For motor cortex, we consider two classes of action representation. For the “explore” action, arbitrarily assigned as channel 1

$\begin{array}{l}{I}_1^{\text{M}}=0.75y_1^{\text{S}}+0.89y_1^{\text{VL}}\\ y_i^{\text{M}}=L(I_i^{\text{M}},0)\end{array}$

For the block-interaction channels (i = 2, 3), we incorporated a recurrent, self reinforcing connection if the action is currently selected.

$\begin{array}{l}{I}_i^{\text{M}}=0.75y_i^{\text{S}}+0.89y_1^{\text{VL}}+0.005y_i^{\text{M}}H(y_i^{\text{BS}}-\varphi )\\ y_i^{\text{M}}=L(I_i^{\text{M}},0)\end{array}$

where H() is the Heaviside step function and ϕ is the same threshold used in selecting behavior in brainstem (see “Thalamus and Brainstem,” above). The self-recurrence here plays a similar role to the “busy signal” used by Prescott et al. (2006) to ensure correct execution of fixed action patters (FAPs) which should not time-out before their completion.
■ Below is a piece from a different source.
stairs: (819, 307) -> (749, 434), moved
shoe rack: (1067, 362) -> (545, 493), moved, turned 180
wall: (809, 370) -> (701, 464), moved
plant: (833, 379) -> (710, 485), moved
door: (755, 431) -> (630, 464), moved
This signal was driven explicitly by an internal clock and knowledge of the FAP duration. In contrast, we have taken a slightly different approach, which is more neurally plausible and does allow for interruption of the action by a very highly salient competitor. In this way we have something more akin to a soft-action pattern (SAP) process.